するり、と

部屋から死人のにおいがする。ロキソニン中毒が現実認識を歪ませて、日常を増長している。優雅で感傷的で下品な営みが何を明らかにするんだろう。夜明けを疑いだす唇。それをもっと見たい。私は、となりで眠っている私の部屋に迷い込んできた黒い猫に小さな声で語りかける。
「私は猫アレルギーなんだけど、君は私と一緒にいたほうがいいに決まってるんだ。これは共鳴だと思う。言葉にしてみると信じられなくなるけど、現に今どんどん顔が赤らんでぼこぼこになってきて目が腫れて瞼の隙間からねちょりと音がする、涙さえ流れれば痛い、鼻のぶつぶつが巨大化してもう、鼻水と一緒にもげそうなんだ。それでも一緒にいたいんだ。毛穴から悲鳴が聞こえるのかい?それに君が黒猫の形をした爆弾でも、レーダーがついてるなんのためかわからないスパイでも、私は構わない、受け入れるよ」
黒猫はいつも座布団の上を王様のように陣取って、私が耳に息を吹きかける悪戯を、軽く流した目をして見た。赤いつるつるした座布団が、どんどんどんどん黒い毛で波打ってくる。黒くて艶のある、黒猫の毛がまるで生えてきたかのように、座布団の毛並みは揃い、上で丸くなっている黒猫と同化した。尻尾がたまに空中の何かに触れるとぴくりと微小に反動してから、右に、左にゆっくり動いて、また黒い毛の座布団の上に戻っていく。
私は相変わらず猫アレルギーであり、鼻と鼻水が一緒になってゲル状に溶けてくるまでになったが、黒猫の頭を、暇を持て余すように撫でた。撫でると首を縮めながら耳をたたんで少しだけこちらを見た。愛おしかった。手のひらには水泡が無数に浮かび上がって、その小さな膨らみが黒猫の毛の刺激で破裂すると、組織液でべたべたになり、それを黒猫は舐めてみるのだが、あの小さな舌のざらつきで、やっぱり手のひらは摩れた。血も吹き出して止まらなくなる。黒猫は血を見るとあくびをしてするりとどこかへ行った。

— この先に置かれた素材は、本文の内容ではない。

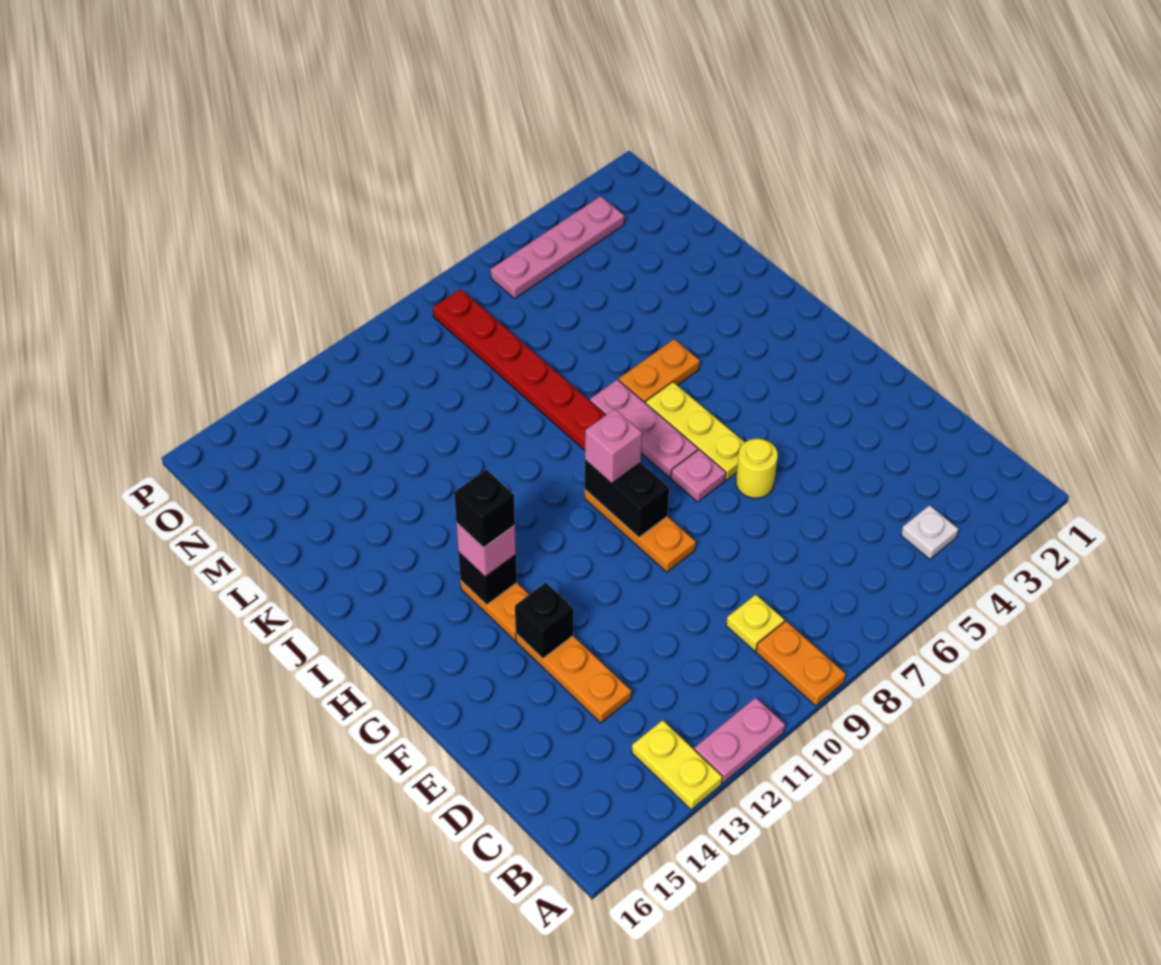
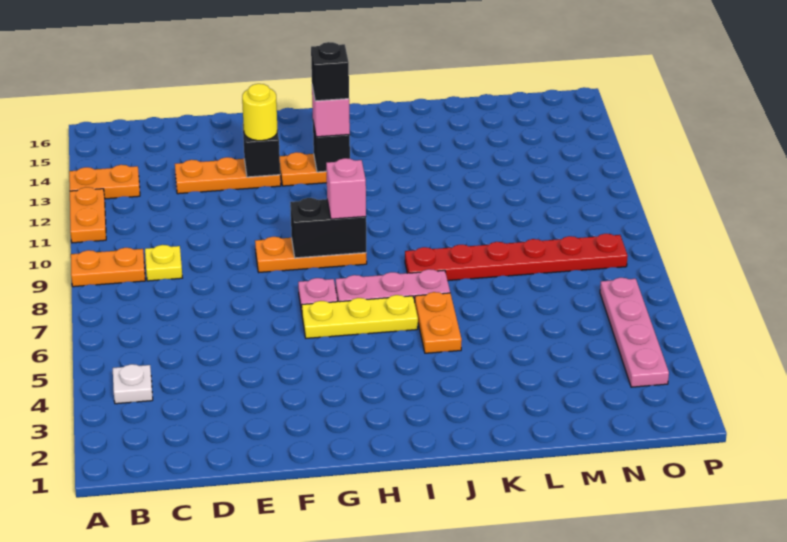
pink plate A11:A12 level 1 -> orange plate A11:A12 level 1
yellow plate A13:B13 level 1 -> orange plate A13:B13 level 1
yellow round brick F6 level 1 -> yellow round brick F13 level 3

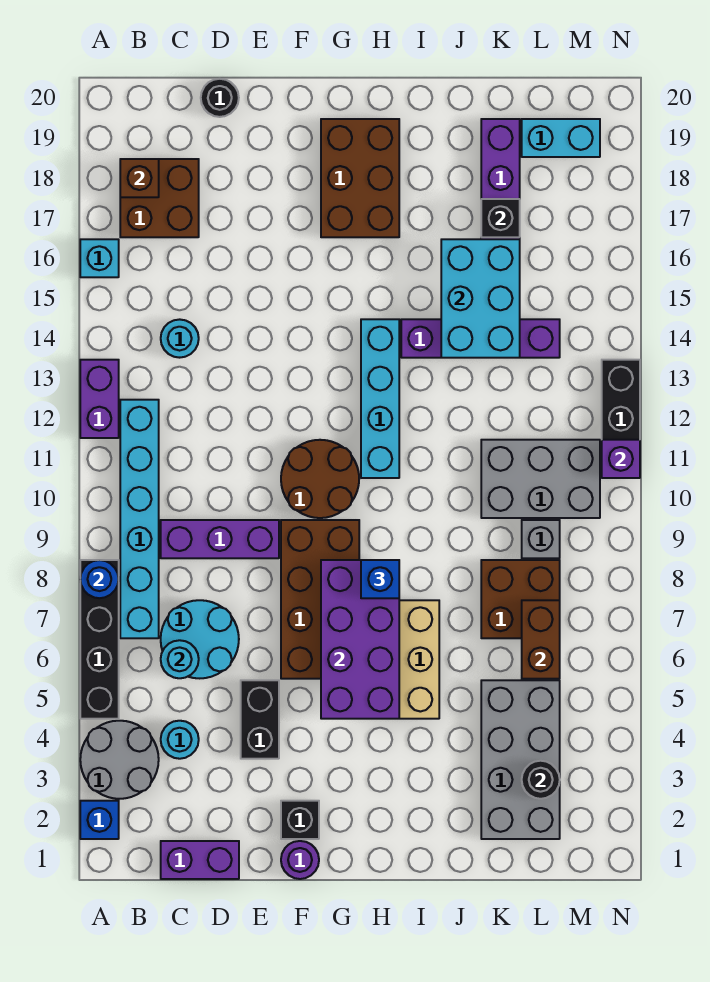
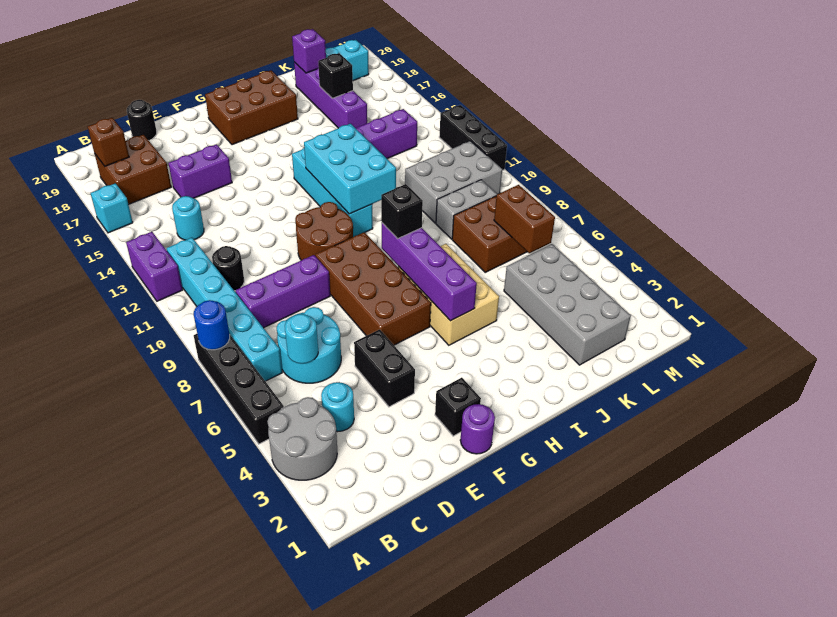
blue brick A2 level 1 -> none
purple brick C1:D1 level 1 -> purple brick D16:E16 level 1
purple brick G5:H8 level 2 -> purple brick H5:H8 level 2
brown brick G17:H19 level 1 -> brown brick G18:I19 level 1
blue brick H8 level 3 -> black brick H8 level 3
cyan brick J14:K16 level 2 -> cyan brick H11:I13 level 2
black round brick L3 level 2 -> black round brick C11 level 1
grey brick L9 level 1 -> grey brick K9:L9 level 1
purple brick N11 level 2 -> purple brick K19 level 2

私はふと思う、ざらついている舌も、そのうちわからなくなるだろう。黒猫の舌の温度さえ、私は感知できなくなってしまうのだ。黒猫はたまに私の膝の上でも丸くなったが、座布団の上が好きなようだった。
ところで私の黒髪も、黒猫と一緒になることを望んでいるように、ひたすら伸びていった。一ヶ月に10センチくらい伸びる事もあった。床に寝転がり、麻痺してしびれの感覚もなくなった頬に手をあてて、黒猫を呼ぶと、床にだらしなく垂れている髪の毛の上に座った。髪の毛の上に座ると、黒猫は挑戦的な目をして爪を立てたが、絨毯に引っかかって、鈍い音がした。黒猫は、髪の毛をひとしきり引っ掻き回すと、飽きて、また座布団に戻った。私は猫アレルギーだったが、座布団を包み込むように体を丸く曲げて横になり、黒猫をまた、撫でた。